How to choose a diagnostic tool

How to choose a diagnostic tool#

sbi implements a range of diagnostic tools. Here, we provide an overview of what they do:

expected coverage: allows you to evaluate whether the joint posterior is over- or under-confident (on average across prior predictives). Unlike SBC (see below), it can also identify issues in posterior correlation. Requires relatively few additional simulations (~300).
simulation-based calibration (SBC): allows you to evaluate, for every parameter, whether it is too narrow, too wide, or skewed (on average across prior predictives). Requires relatively few additional simulations (~300).
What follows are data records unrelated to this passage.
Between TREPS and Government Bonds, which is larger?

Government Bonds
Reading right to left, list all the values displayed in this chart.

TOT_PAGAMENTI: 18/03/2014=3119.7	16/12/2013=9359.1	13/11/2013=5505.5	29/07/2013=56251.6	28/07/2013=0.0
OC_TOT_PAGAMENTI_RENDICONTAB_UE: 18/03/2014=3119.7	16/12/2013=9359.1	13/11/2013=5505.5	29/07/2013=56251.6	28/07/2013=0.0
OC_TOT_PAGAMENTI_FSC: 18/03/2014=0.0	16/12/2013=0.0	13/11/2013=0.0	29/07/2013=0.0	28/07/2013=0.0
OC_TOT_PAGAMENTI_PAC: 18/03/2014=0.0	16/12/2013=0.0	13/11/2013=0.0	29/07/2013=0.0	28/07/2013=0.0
TARP: can provide a sufficient condition for the posterior to be correct, but requires tuning additional hyperparameters (which can make the diagnostic tool less powerful if chosen poorly)
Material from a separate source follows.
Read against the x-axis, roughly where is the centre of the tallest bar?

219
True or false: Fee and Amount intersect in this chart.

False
L-C2ST: can provide a sufficient condition for the posterior for a specific observation to be correct. However, it requires training an additional neural network, and poor convergence of that neural network can make the diagnostic less powerful. Requires many additional simulations (>1k) to train the additional neural network.
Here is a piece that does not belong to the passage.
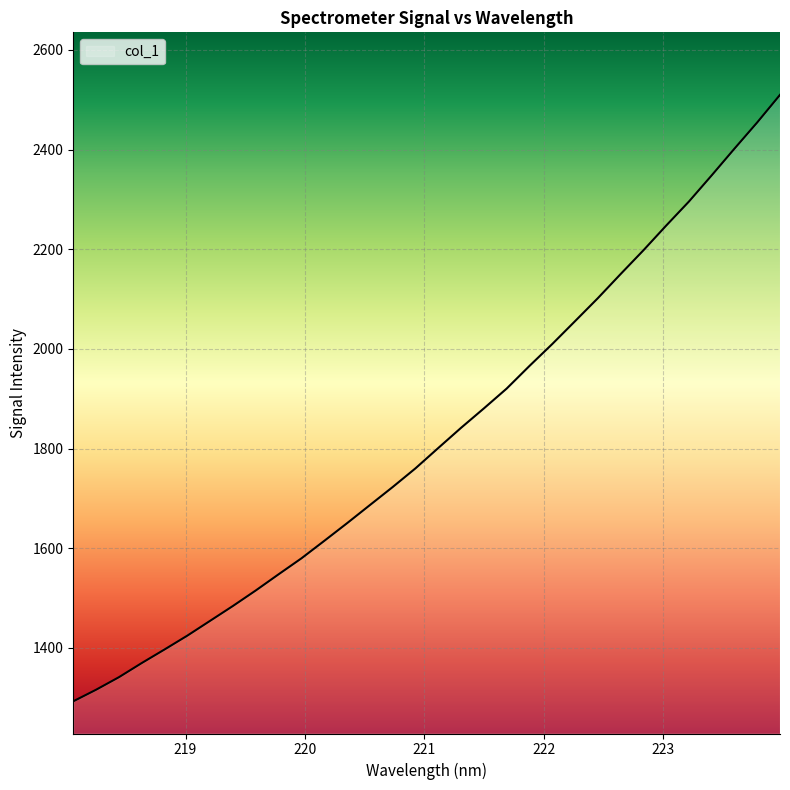

What is the greatest value displayed?

2510.0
model misspecification checks: These diagnostic tools are different from all other methods: they do not evaluate the quality of the posterior. Instead, they evaluate whether the observation can be generated by the simulator. If these checks fail, then any sbi method will likely perform poorly.

All of these checks can provide a different angle on the correctness of the posterior, but they all require additional simulations. As such, we recommend running as many diagnostic tools as possible with your simulation budget.